= Harri Holma =

Finnish diplomat and assyriologist

Harri Gustaf Holma (last name until 1906 Hellman; April 14, 1886 - April 14, 1954) was a Finnish diplomat and assyriologist.

Holma was born in Hämeenlinna. His parents were colleague Anders Victor Hellman and Anna Ida Charlotta af Enehjelm. He graduated from the Finnish Normal School in 1903 and studied at the University of Helsinki completing Bachelor and Master of Philosophy in 1907, Licentiate in 1912 and Ph.D. in 1914. Holma studied assyriology in Berlin in 1910, Leipzig and London.

Holma served as a docent of Assyriology and Semitic Philology at the University of Helsinki from 1913 to 1923, as a librarian at the Student Library from 1904 to 1919 and as secretary to the Finnish Science Club delegation, librarian and a treasurer 1914–1919. Holma was the secretary and chairman of the Estonian Assistant Committee since 1919.

After Finland became independent, Holma moved to the Ministry for Foreign Affairs.
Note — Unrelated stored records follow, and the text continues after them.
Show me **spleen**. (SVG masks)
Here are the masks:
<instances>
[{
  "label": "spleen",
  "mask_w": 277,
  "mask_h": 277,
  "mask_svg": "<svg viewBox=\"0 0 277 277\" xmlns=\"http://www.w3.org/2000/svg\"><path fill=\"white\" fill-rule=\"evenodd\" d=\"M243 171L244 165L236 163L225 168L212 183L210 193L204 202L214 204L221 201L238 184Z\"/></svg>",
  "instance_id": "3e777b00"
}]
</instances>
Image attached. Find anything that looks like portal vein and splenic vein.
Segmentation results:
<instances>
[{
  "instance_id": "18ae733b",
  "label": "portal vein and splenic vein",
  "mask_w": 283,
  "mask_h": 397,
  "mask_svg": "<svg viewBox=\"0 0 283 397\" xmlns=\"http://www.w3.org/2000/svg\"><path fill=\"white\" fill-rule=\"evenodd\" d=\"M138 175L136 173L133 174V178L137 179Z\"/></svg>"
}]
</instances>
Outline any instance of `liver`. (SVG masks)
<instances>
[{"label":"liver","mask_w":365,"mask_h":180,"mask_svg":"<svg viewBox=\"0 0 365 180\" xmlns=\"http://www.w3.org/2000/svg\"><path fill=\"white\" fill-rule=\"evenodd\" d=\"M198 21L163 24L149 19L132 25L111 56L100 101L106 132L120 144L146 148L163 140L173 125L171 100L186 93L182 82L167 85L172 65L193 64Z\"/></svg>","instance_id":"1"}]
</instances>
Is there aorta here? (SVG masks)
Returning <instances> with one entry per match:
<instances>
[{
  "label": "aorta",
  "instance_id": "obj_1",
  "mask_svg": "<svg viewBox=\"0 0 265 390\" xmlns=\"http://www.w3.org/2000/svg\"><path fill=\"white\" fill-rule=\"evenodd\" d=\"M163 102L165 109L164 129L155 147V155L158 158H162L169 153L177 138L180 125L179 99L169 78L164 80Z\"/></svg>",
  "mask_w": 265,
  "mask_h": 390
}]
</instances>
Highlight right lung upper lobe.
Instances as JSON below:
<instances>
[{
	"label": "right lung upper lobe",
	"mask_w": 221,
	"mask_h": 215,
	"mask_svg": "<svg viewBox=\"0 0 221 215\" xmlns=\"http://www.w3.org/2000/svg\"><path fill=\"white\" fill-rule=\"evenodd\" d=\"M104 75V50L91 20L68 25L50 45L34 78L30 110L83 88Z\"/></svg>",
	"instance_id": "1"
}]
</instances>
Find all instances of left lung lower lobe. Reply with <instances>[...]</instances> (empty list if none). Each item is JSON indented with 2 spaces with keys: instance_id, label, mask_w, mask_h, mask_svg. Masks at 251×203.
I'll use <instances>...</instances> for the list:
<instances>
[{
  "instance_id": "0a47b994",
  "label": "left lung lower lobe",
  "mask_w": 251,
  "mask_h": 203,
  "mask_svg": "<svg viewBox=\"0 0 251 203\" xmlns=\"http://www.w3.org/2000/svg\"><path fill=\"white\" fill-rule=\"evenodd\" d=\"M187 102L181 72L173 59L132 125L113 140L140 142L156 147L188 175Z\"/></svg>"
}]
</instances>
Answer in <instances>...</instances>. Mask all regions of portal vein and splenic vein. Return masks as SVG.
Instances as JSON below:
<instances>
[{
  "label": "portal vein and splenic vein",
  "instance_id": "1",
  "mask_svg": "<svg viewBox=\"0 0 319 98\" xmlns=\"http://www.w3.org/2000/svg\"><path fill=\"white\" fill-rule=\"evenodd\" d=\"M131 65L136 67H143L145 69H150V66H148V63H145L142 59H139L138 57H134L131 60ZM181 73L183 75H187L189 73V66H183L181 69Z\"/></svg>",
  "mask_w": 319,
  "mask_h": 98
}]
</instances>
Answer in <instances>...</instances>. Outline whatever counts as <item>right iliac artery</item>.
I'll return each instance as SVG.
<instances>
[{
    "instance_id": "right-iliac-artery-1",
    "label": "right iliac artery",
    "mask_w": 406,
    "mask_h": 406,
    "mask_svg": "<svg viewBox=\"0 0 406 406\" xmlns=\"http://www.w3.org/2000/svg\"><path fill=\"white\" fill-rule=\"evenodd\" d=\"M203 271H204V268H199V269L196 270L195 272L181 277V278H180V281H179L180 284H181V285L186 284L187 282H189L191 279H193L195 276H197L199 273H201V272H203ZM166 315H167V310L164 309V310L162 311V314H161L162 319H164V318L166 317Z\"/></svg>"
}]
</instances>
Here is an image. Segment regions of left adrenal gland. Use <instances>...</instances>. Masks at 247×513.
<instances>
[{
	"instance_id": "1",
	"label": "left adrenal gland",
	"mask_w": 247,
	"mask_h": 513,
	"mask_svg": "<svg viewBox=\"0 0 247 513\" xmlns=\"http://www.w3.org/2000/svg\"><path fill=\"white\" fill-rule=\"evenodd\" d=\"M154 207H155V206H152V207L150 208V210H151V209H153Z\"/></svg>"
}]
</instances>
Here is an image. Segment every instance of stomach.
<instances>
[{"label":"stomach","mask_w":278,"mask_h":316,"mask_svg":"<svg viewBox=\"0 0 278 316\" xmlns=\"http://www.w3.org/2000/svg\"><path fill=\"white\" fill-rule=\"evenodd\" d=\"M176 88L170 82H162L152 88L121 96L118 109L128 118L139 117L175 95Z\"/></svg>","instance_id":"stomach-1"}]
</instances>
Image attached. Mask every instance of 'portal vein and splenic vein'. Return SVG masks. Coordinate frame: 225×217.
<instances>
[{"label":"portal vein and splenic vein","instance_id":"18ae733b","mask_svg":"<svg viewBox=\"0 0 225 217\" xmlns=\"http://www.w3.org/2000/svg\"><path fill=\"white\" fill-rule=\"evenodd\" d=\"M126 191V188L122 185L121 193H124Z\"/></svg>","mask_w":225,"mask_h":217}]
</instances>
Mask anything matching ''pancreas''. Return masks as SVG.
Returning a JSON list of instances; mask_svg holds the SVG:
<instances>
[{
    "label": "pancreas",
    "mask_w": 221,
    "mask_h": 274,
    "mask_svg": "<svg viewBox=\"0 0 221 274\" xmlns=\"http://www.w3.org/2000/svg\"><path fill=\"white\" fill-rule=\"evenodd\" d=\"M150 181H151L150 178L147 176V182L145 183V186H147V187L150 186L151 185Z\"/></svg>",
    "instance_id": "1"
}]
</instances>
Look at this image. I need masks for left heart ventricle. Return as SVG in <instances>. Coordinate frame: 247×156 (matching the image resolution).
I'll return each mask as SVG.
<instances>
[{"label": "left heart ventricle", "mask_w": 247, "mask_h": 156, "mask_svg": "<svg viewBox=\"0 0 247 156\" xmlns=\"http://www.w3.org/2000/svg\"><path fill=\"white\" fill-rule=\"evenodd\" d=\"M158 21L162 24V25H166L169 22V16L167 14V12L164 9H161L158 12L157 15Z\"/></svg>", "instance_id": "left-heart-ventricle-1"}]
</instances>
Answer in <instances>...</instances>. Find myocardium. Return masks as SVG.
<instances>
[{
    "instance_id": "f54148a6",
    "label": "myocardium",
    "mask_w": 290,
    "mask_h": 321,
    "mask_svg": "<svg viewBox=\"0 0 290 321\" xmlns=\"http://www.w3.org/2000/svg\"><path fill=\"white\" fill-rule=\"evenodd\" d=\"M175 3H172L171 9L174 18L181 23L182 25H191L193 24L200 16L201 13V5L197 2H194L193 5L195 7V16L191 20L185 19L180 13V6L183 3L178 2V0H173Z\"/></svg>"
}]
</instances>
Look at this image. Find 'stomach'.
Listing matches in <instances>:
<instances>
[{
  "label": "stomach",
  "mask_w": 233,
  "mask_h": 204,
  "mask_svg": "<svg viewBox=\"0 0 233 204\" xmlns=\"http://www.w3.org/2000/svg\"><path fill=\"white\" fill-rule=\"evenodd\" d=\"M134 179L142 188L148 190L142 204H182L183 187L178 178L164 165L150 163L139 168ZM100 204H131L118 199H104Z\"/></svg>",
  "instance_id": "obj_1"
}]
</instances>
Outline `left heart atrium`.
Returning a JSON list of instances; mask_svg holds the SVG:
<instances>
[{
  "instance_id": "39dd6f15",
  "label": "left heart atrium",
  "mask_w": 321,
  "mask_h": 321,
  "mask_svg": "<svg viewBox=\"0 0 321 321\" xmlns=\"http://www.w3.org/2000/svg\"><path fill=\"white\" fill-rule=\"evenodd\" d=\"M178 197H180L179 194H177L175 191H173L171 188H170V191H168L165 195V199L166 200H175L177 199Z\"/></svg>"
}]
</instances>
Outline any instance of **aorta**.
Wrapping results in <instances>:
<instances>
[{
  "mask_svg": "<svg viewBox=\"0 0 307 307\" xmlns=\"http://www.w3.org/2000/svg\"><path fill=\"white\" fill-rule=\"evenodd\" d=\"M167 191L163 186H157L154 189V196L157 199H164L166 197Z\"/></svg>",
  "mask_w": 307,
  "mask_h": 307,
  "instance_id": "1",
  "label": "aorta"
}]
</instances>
He was Head of the archive department of the Ministry of Foreign Affairs in 1918, a newsreader and secretary of the post in Copenhagen from 1919 to 1920, and as Chargé d'Affaires in Berlin in 1920–1921.

In 1918, Holma was also sent to familiarize Hesse's Landgraf Friedrich Karl with Finnish culture and language who was planned for the King of Finland.

Holma served as Envoy to Berlin and Vienna from 1921 to 1927, Paris, Brussels and Luxembourg from 1927 to 1943, Holy See from 1943 to 1947 and Rome from 1947 to 1953. Holma was also a member of the Finnish delegation to the General Assembly of the League of Nations in 1935–1939 and a permanent member of the National Guard Committee of the League of Nations 1936–1941.

Holma donated his collection of art collections to the City of Lahti in 1953. He died in Capri, Italy, aged 68.

Harri Holma was married from 1912 to Alli Maria Haapakoski (1888–1963). Their son was a writer and art historian Klaus Ben Holma. Harri Holma's brother, Kaarlo Holma, was a lawyer, a colleague MP and a Parliamentary Ombudsman.